The Brigadier Gerard Stakes was inaugurated in 1953. It was originally known as the Coronation Stakes, commemorating the coronation of Queen Elizabeth II. In 1973, the name of the event was changed to honour the recently-retired champion Brigadier Gerard, a racehorse that had won the Westbury Stakes and the Eclipse Stakes at Sandown Park as well as the classic 2000 Guineas at Newmarket.

The Brigadier Gerard Stakes covers a distance of one mile, two furlongs and seven yards over Sandown Park’s right-handed turf. All runners carry exactly nine stone, with an allowance of three pounds for fillies and mares. Penalties are applied to entries successful in races held since 31st August of the previous year, amounting to seven pounds for Group 1 winners, five pounds for Group 2 winners and three pounds for Group 3 winners.

In 2011, sponsorship of the Brigadier Gerard Stakes was transferred from Blue Square to Piper Heidsieck Champagne and the total prize purse decreased by £15,000 from its all-time high of £65,000 in 2010. Previous sponsors over the years have included Spillers, Credit Suisse First Boston and betfair.

The event boasts an impressive roll of honour of Thoroughbreds skilled over ten furlongs, including three that have succeeded here twice. Chamier was the first, winning back-to-back in 1954-55, and Tacitus matched that feat with consecutive victories in 1963-64. Then came Jellaby with a triumph in 1977 for rider Bryan Taylor and trainer Ryan Price. Two years later, Jellaby was back under different colors, winning in 1979 for Peter Walwyn with Pat Eddery in the saddle.

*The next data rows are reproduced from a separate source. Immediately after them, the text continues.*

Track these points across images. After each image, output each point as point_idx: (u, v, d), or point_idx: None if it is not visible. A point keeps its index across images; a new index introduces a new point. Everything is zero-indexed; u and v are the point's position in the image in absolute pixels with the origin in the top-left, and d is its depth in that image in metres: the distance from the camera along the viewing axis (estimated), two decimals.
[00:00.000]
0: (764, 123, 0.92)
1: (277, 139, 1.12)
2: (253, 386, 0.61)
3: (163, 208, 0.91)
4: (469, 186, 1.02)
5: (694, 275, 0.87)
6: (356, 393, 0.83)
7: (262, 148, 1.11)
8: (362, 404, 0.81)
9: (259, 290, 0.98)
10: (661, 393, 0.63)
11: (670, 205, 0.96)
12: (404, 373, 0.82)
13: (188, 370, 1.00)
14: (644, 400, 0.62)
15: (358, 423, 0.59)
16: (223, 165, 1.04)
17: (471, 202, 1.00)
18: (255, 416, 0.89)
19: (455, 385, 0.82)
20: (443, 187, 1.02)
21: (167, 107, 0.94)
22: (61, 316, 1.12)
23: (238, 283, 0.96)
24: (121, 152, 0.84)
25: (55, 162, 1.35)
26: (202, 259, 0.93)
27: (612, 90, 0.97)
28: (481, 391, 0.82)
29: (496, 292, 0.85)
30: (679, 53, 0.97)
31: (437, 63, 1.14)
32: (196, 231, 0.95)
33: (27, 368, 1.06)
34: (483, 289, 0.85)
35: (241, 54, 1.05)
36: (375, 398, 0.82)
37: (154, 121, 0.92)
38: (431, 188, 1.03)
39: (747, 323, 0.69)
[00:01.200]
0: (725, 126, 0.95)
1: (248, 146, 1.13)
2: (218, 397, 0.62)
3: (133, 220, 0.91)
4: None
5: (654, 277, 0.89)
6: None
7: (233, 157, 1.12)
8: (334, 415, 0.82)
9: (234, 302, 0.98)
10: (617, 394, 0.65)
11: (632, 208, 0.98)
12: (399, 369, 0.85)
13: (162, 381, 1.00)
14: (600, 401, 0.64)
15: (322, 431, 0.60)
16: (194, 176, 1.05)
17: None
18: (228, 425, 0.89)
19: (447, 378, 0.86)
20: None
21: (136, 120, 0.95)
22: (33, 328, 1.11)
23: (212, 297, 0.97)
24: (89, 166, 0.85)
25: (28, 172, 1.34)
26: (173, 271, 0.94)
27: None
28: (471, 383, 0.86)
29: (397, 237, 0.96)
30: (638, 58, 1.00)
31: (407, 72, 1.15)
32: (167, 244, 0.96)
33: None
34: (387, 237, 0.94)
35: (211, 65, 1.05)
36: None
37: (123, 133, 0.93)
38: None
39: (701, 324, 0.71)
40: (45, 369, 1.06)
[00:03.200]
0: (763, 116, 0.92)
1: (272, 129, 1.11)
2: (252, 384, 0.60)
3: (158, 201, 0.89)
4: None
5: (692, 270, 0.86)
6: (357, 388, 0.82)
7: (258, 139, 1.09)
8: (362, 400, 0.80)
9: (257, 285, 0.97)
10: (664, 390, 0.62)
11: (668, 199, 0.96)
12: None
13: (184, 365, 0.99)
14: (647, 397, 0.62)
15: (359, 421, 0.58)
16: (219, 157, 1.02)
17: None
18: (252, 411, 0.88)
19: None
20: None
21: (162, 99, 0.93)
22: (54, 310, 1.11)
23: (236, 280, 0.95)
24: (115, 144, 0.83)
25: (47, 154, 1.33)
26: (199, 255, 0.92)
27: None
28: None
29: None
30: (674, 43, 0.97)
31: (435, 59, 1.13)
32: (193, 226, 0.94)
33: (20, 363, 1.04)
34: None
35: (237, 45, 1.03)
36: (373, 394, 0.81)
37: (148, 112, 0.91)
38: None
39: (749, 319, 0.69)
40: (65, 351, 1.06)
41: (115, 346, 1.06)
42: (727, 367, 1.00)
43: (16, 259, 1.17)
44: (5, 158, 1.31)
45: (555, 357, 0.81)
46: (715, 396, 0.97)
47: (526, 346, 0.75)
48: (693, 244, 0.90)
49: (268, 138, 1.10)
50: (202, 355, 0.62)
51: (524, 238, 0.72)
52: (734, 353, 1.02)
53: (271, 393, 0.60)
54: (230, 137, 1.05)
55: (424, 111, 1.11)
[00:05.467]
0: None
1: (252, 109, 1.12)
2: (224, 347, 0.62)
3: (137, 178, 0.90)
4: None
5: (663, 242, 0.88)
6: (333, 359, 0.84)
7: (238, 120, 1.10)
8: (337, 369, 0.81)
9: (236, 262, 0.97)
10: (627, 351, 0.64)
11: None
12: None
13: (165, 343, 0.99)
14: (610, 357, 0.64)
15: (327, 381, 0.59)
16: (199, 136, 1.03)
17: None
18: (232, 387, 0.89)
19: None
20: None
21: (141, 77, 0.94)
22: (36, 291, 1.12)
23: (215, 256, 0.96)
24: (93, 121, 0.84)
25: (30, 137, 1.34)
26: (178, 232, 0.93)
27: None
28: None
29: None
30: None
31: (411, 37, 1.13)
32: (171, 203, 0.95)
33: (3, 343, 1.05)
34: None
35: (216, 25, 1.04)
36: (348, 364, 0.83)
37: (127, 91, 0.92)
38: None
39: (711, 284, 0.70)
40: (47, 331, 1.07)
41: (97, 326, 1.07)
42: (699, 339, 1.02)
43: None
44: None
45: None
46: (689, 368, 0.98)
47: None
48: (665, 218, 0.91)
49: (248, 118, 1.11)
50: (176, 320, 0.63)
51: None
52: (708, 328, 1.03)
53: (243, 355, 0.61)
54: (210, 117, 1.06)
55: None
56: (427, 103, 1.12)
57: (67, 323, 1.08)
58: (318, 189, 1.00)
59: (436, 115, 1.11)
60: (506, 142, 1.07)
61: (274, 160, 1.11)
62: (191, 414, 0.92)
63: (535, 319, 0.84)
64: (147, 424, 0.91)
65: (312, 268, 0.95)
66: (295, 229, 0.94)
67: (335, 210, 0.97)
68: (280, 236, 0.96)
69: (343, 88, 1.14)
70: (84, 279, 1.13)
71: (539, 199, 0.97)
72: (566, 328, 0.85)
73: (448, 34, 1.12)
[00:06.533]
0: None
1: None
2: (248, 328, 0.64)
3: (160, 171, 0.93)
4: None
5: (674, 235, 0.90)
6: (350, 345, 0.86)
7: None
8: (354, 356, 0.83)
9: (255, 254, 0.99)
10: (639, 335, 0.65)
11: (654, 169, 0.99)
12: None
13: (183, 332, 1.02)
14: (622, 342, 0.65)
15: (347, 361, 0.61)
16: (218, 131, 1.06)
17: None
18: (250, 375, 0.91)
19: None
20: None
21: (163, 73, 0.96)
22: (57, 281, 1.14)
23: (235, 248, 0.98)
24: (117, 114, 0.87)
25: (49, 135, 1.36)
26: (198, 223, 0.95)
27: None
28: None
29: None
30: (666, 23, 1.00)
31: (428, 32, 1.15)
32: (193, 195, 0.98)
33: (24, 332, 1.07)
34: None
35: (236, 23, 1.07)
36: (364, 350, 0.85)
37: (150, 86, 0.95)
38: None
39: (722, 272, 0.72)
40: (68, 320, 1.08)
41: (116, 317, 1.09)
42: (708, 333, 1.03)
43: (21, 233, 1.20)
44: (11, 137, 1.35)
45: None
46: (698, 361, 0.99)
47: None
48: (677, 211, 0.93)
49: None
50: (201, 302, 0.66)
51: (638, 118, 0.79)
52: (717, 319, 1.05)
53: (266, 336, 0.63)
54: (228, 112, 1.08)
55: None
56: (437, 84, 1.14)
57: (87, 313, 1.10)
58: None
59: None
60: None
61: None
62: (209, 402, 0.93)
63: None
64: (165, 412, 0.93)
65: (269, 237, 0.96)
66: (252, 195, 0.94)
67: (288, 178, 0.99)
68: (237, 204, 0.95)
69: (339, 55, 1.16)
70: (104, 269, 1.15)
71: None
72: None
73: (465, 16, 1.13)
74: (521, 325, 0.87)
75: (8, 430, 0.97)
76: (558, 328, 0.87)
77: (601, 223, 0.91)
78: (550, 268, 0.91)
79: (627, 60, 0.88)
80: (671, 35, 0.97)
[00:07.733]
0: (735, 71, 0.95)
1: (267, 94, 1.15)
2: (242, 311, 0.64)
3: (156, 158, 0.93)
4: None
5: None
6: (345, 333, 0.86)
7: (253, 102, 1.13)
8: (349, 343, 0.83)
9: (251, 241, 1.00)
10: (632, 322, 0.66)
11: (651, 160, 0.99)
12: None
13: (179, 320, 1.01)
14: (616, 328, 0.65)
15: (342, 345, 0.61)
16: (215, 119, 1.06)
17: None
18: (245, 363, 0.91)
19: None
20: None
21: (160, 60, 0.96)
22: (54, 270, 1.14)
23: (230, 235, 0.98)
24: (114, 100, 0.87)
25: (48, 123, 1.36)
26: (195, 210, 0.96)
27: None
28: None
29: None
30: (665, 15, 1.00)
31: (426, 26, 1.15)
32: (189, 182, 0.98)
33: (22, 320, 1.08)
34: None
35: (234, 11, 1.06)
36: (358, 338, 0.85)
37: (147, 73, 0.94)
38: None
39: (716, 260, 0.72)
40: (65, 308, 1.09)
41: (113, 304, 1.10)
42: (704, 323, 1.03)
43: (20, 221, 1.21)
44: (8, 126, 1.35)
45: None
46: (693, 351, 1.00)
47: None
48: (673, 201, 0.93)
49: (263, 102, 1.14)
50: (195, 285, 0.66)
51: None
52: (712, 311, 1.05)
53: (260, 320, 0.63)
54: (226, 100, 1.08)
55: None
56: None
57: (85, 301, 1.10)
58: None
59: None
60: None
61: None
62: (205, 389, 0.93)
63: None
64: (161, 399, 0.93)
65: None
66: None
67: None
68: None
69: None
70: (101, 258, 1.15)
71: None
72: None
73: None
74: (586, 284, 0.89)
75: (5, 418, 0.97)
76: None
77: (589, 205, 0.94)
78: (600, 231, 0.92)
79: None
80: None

The top jockey in the Brigadier Gerard Stakes is none other than Lester Piggott. His six victories here put him well ahead of all other riders, beginning in 1958 with success aboard Arctic Explorer in 1958. He then followed up with wins atop Petite Etoile in 1961, Anne’s Pretender in 1976, Gregorian in 1980, Adonijah in 1984 and finally Commanche Run in 1985.

Two of Piggott’s mounts—Arctic Explorer and Petite Etoile—were schooled by Noel Murless as part of his stable of six winners. The other four were Busted in 1967, Royal Palace in 1968, Connaught in 1969 and Pembroke Castle in 1971. Tying that record number, trainer Sir Michael Stoute started in 1991-92 with Stagecraft and Opera House, followed by Pilsudski in 1996, Insatiable in 1998 and Notnowcato in 2006 before adding Workforce in 2011.

Four-year-olds have had the lion’s share of wins here during the past half century, but that doesn’t mean the more mature runners are totally left behind. Since the turn of the new millennium, two five-year-olds, two six-year-olds and one seven-year-old have met with success in the Brigadier Gerard Stakes. The latter, Stotsfold, paid 7/1 when beating six-year-old Tazeez by a neck in 2010.

Among favourites of the past dozen years, Workforce was the latest to succeed, paying evens in the most recent edition of the event. Before that the odds makers were correct on only two occasions, touting the Japanese entry Shiva at 7/2 in 2000 and Notnowcato at 5/4.

Winners at long odds are not at all uncommon in the Brigadier Gerard Stakes. In 2005, New Morning represented Ireland and paid handsomely at 12/1. Two years later, Take A Bow crossed the finish line first at 11/1 and then in 2008 another Irish entry, Smokey Oakey, delivered the best payday of all at 20/1 amid a field of fourteen starters.